Minha filha nos contava sobre uma aula de educação física em que os professores selecionavam os melhores corredores para uma competição na escola. Ela se sentiu injustiçada porque competiu com crianças muito mais altas e que já participavam de torneio de atletismo. De fato, achei que ela ter sido selecionada para competir foi um critério estranho, considerando que há estrelas do atletismo no grupo que já conquistam até medalhas – minha filha não é uma delas.
Mas antes que se debruçasse em lástima, eu me lembrei de refrescar a memória dela quando, feliz por ter levado um troféu para a escola em ginástica, ela parecia ter se esquecido que, entre os adversários, alguns novatos sem experiência ficaram sem o destaque que ela teve por conta de anos de dedicação ao seu esporte favorito.
Parece justo colocarmos todos para competir, não é? Porém, o preparo de cada um pode ser muito diverso, o que torna a competição injusta por natureza. É algo tão claro que, confesso, sinto-me confusa quando esse conceito é questionado.
É claro que queremos todos um país e uma sociedade mais justos. Queremos que todos os brasileiros tenham acesso a atendimento médico, Educação de qualidade e segurança. São princípios que fundamentam a boa política social de uma nação. Aí, chegamos ao Enem. Minhas redes sociais noticiam várias histórias de jovens que estão estudando para o teste. Há reportagens que cobrem as dificuldades do ensino à distância dentro de apartamentos nos grandes centros, por exemplo. Numa casa em São Paulo composta por um casal e três crianças e com “apenas” três laptops, a família expressava a dificuldade em manter em dia os deveres escolares, as aulas via zoom, as conferências. Isso sem contar as reuniões e planilhas de trabalho dos pais, com empregos fixos, que precisariam do computador em tempo integral para bater metas. Realmente, imagina o caos! No dia seguinte, a história do rapaz do Mato Grosso estudando para o Enem no banco de uma praça em frente ao açougue, cujo dono fornece a ele o sinal de wifi. O celular comprado pelo menino foi conseguido através do trabalho de vender latinhas. Não, caro leitor, essa não é uma história bonita e de superação. É uma tragédia que é a cara do nosso país. Que diabos fazia o jovem vendendo lata enquanto outros concorrentes fazem cursinhos preparatórios e estudam inglês online dentro dos quartos com ar condicionado, estantes de livros que tantas vezes não leem, celulares de último modelo? Como é possível alguém achar que seja justa essa competição? É preciso ter uma cara de pau impressionante para acreditar em meritocracia, não acha?

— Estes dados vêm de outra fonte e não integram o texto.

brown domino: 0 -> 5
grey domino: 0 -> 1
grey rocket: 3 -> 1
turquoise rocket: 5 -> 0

Em caso de dúvida, vou ilustrar fazendo um convite a quem, por acaso, possa ver estes argumentos como parcela de uma agenda esquerdista gratuita da minha parte.
Convidamos dois jovens para apostarem uma corrida. Quem chegar na frente, ganha um estágio. As regras são simples e apenas duas:
Regra 1- na metade da corrida, o participante precisa parar e responder a duas perguntas em inglês. Coisa básica como um how are you, tá ok?

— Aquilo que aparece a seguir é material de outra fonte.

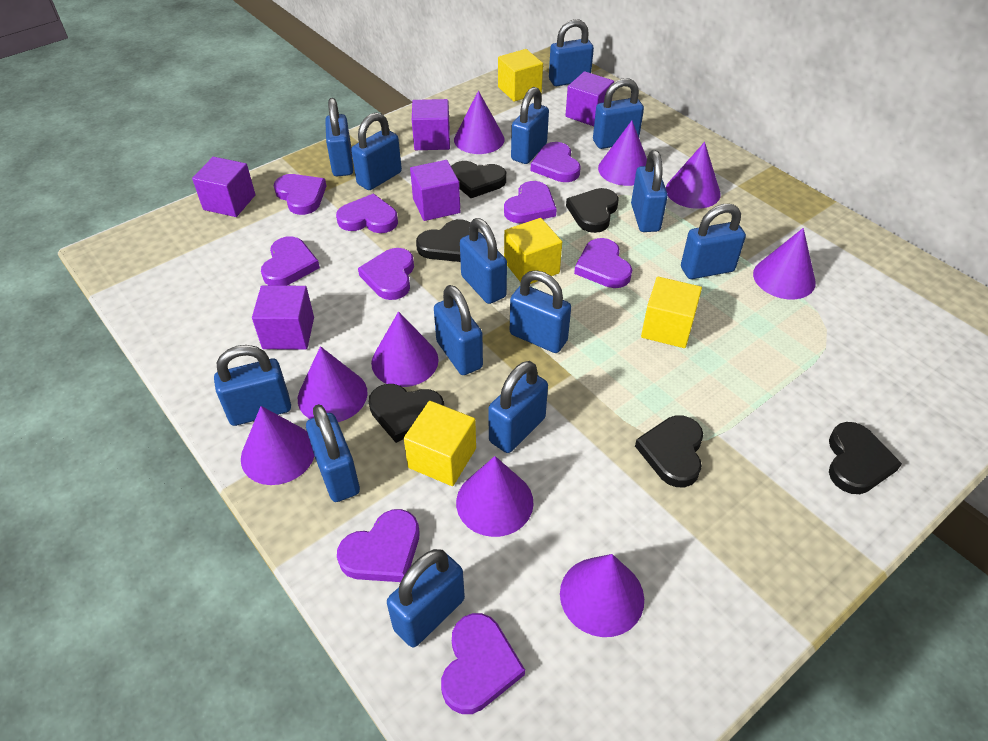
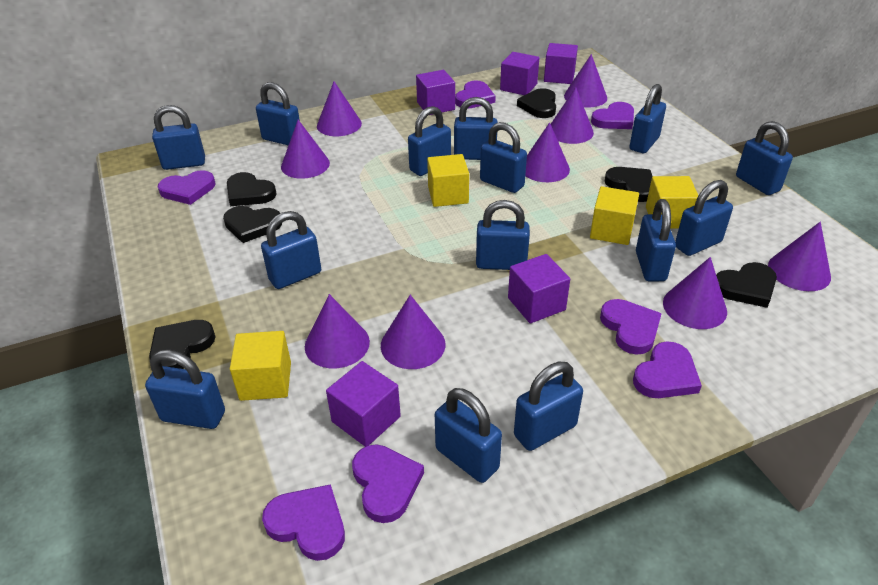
purple heart: 9 -> 7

Regra 2- quem cruzar a linha de chegada primeiro, ganha. Não poderia ser mais simples.
Para fazer da competição um jogo justo, os dois participantes terão a mesma idade, mesma altura e mesmo peso.
Podem, claro, calçar o tipo de sapato que quiserem. Mas, vejam que curioso. Um dos concorrentes tem um tênis de última geração, confortável e caro. O outro participante está descalço e tem bolhas nos pés machucados. Fora esse pequeno detalhe, são totalmente iguais e têm, claro, as mesmas chances.
Se você concorda que há justiça nessa corrida, você não está descalço.
Mas se ainda assim, alguém acreditar em meritocracia, que tal colocar na lista de Natal para ganhar um pouquinho do Papai Noel? Afinal, ele também existe.